Delivering on each of these goals demands a multi-pronged and often interlinked approach. For example, we’re using a mix of solutions to tackle deforestation. These range from making fundamental transformations within our supply chain and that of our suppliers to directly investing in infrastructure, technology and innovation to ensure better traceability and improve land use. We’re also working with farmers and smallholders in the communities and areas we source from, to increase local support for deforestation-free practices and help provide alternative income streams. Finally, we’re engaging with other businesses and government to lobby for wider change.

The interlinked nature of our ecosystems means that the work done to meet one goal is often likely to have beneficial outcomes for another. So a landscape-focused approach to tackling deforestation will also help us meet our new goal of protecting and restoring 1 million hectares of natural ecosystems.

Take our existing landscapes programmes in the provinces of Aceh, North Sumatra, Riau and Central Kalimantan in Indonesia, and Sabah, Malaysia. Through these sustainability initiatives, we have already helped to protect 290,000 hectares of forests and land within South-East Asia. This is something we hope to replicate elsewhere.

Similarly, the way we deliver our regenerative agriculture goal will impact our sustainable sourcing target. Our existing regenerative agriculture programme will help us implement regenerative farming practices across 1 million hectares of farmland. The programme also outlines the Unilever Regenerative Agriculture Principles (RAPs) (PDF 8.34 MB), which feed into our sustainable sourcing programme to help deliver our goal of 95% (by volume) of 12 key crops being verified as sustainable by 2030.

Our updated goals focus on areas where we know we can deliver a significant impact, while still stretching ourselves to deliver the best possible outcome for nature.

Willem Uijen, Chief Procurement Officer

Working together to restore the natural balance

Collaboration will be vital to our success, especially on the ground. We can’t meet these goals without the support of the smallholders and communities whose livelihoods depend upon the landscapes our crops are grown in.
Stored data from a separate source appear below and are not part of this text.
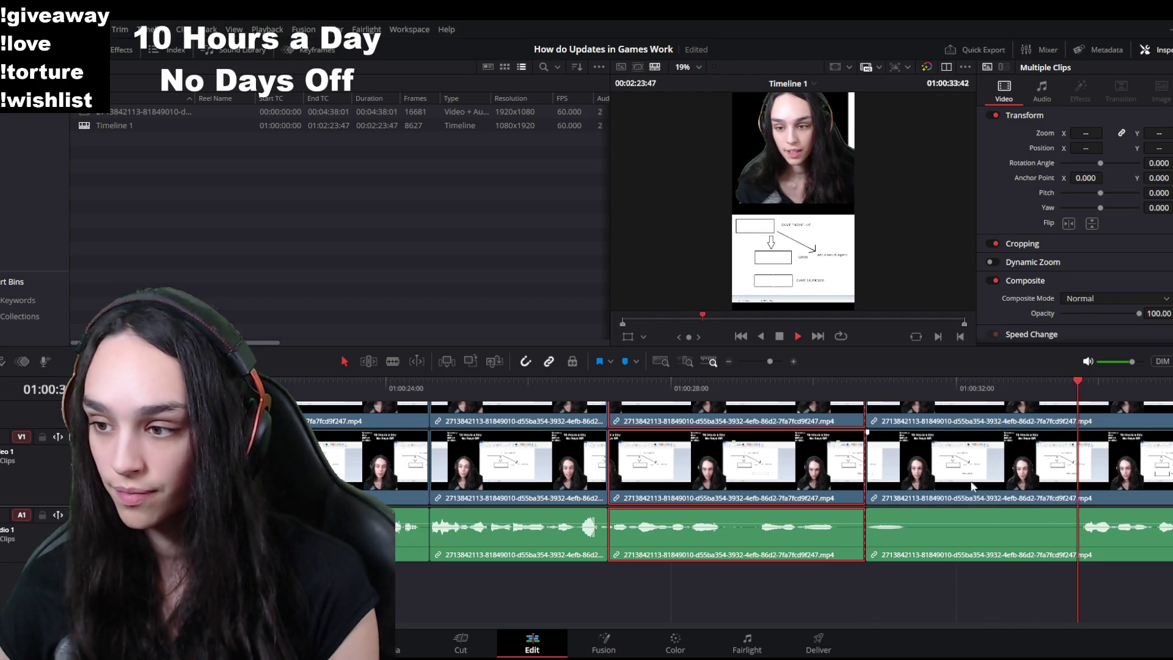
scroll(781, 541, "down", 2)
scroll(708, 558, "down", 2)
scroll(708, 558, "up", 2)
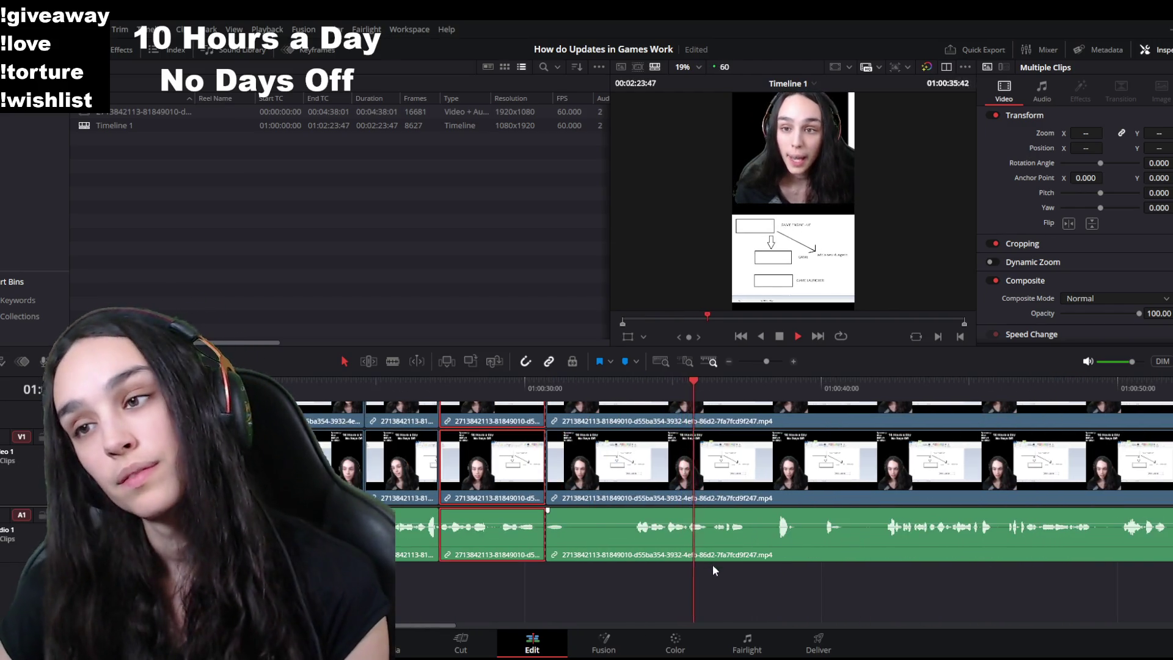
scroll(712, 564, "up", 2)
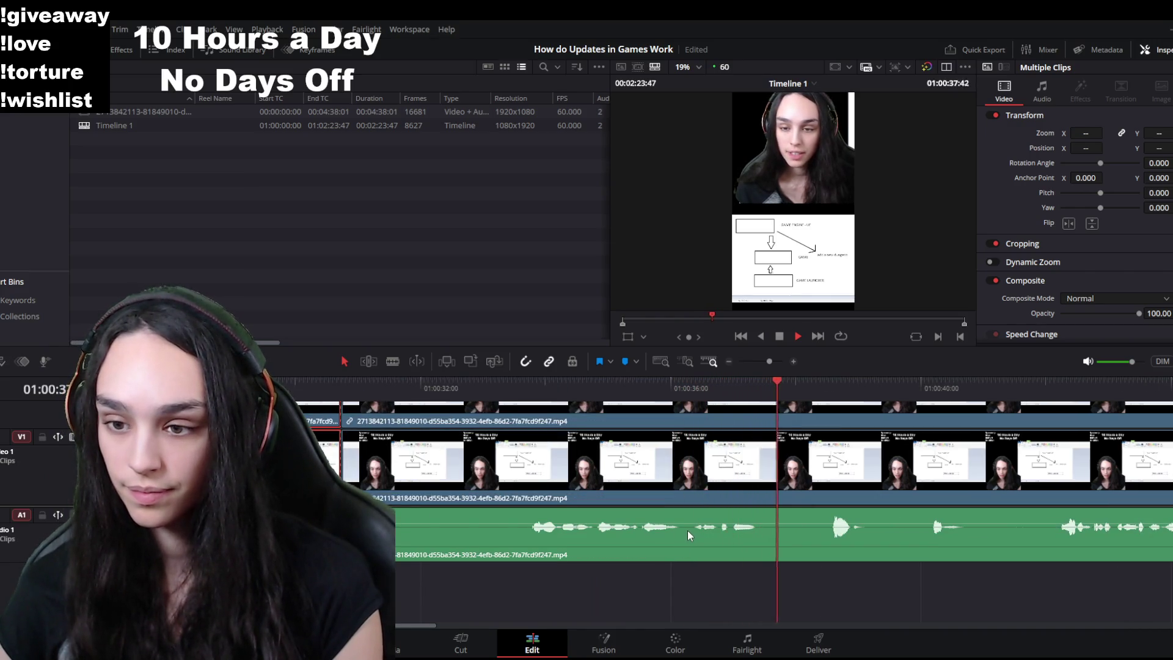
key("space")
We will help smallholders increase their incomes through certification programmes and income growth programmes aimed at improving crop yields. These ‘smartmix’ interventions can include diversification of income streams, access to credit and labour-saving tools. We’ve helped cocoa farmers secure the rights to their land and supported agroforestry projects in Côte D’Ivoire. We’ve also found ways to help independent smallholder farmers, by sourcing directly from smallholders and supporting their efforts to grow other crops too.

Partnerships to protect nature

To generate change, we will need strong partnerships. Our collective ability to build a sustainable future relies on collaboration with those who share our values and ambition. With our suppliers, we have set clear requirements in our People & Nature Policy (PDF 2.04 MB) to protect forest-related commodities and promote human rights.

We must work closely with governments to encourage and support political leadership, and we need stronger action from businesses and our peers. As seen in our landscapes programmes, by working with NGOs we can develop scalable solutions for common problems, pilot multi-stakeholder approaches and share lessons learnt to help transform the industry.

Men harvesting palm oil

Investing in nature

More than half of the world’s total GDP, equal to $44 trillion of economic value generation (PDF 6 MB), is moderately or highly dependent on nature and its services. At Unilever we recognise that our business cannot exist without functioning natural systems. To harness the environmental and social solutions that nature provides and preserve the essential natural resources we all rely on will require a radical shift in our collective mindset.

Our new nature goals acknowledge the role we must play in rebalancing our ecosystems and will help us act together to make sustainability commonplace.